Even there, however, the curriculum was not the high-powered curriculum of my years as a student. For one thing, Ian’s English teacher used the lesson plans the local public schools used, so it was just routine, dilute public school fare. They spent six whole weeks on The Diary of Anne Frank. They did no Shakespeare. One composition a month. Ack!
The problem was that the school was loaded with teachers who themselves were products of the public schools and who had been trained in education at Pennsylvania teachers’ colleges. They did not have a clue about what turning the burners up was. When I was a student, we had mostly teachers who did not have education degrees, and many of them had no idea what they should not expect their students to learn. So they just piled on the work, and we kept up. My point here is that even when one opts for private school, not all private schools are Exeter or St. PAul’s, and the difference one pays in tuition might not be worth it.

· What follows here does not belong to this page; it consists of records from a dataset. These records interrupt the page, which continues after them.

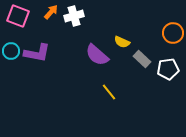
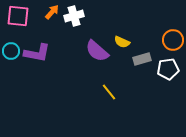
orange arrow: moved 1 px right
pink square: rotated 15 degrees counterclockwise
orange circle: moved 7 px down
purple semicircle: moved 4 px up
gray rectangle: rotated 60 degrees counterclockwise
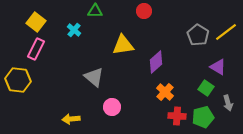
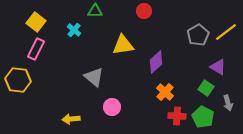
gray pentagon: rotated 10 degrees clockwise
green pentagon: rotated 30 degrees counterclockwise
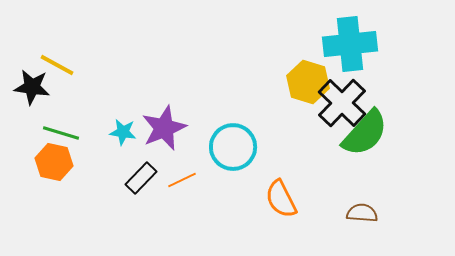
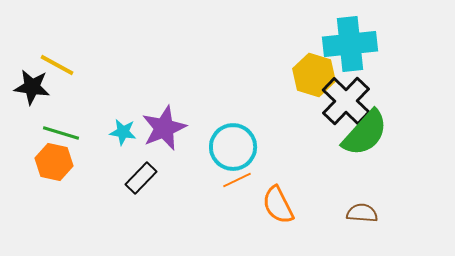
yellow hexagon: moved 6 px right, 7 px up
black cross: moved 4 px right, 2 px up
orange line: moved 55 px right
orange semicircle: moved 3 px left, 6 px down
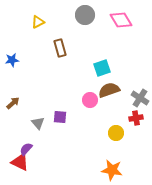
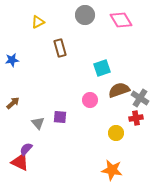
brown semicircle: moved 10 px right
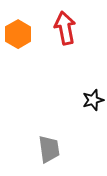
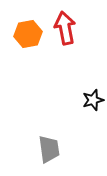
orange hexagon: moved 10 px right; rotated 20 degrees clockwise
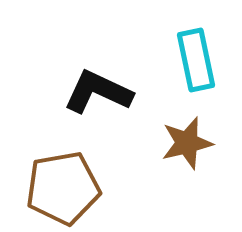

I don’t think test scores is a very good way to rate a teacher in the first place, because some students are just bad test takers. My aunt is a terrible test taker, not because she doesn’t know the material, but because she just doesn’t think in that way, in college, when she convinced the teacher to let her do an essay test instead she did much better, and she is now a dean of students at a college, and getting her PhD to be an online teacher. Also, you could have a great teacher, they could be the best in the world, but if the student is unwilling to learn or unmotivated there is really nothing they can do.
Similarly, with the “No Child Left Behind” all students of a certain age, in the case of my school Juniors, had to take an achievement test to determine if the school was good enough. If a certain point was not reached then the government would raise the level the school needs to reach and cut school funding (which would make it harder to reach the level in the first place). On top of that, the special needs kids and the ESL kids had to take the same test in the same amount of time, which would automatically lower the score as they are in separate and different classes and may need more time to be able to read it (especially if they are not proficient in English). Taking these test scores into account would lower the total score of the school and make it seem as though the school was doing worse than it was, and we never made the mark; yet I went to a very good school in a good district, and our curriculum was fairly rigorous, especially in the AP classes. Taking test scores like this to determine how good a teacher or a school is does not really make much sense because it ignores things that should be obvious, not all people are the same, nor do they have the same abilities or motivations or skills, and they should not be treated as though they do.
Collen I disagree with one point: “Also, you could have a great teacher, they could be the best in the world, but if the student is unwilling to learn or unmotivated there is really nothing they can do.” I would argue that a great teacher has the ability to motivate each of their students to the point where they want to/can succeed.
I love it when socialists talk about the marketplace, especially when talking about such things as “market-based reforms. For them, the notion of a market does not entail freedom. Hence we get cap-and-trade, where the government gets to create fiat rights, where they can be traded on some exchange, and where they are given to plutocrats wholesale as billion-dollar party favors.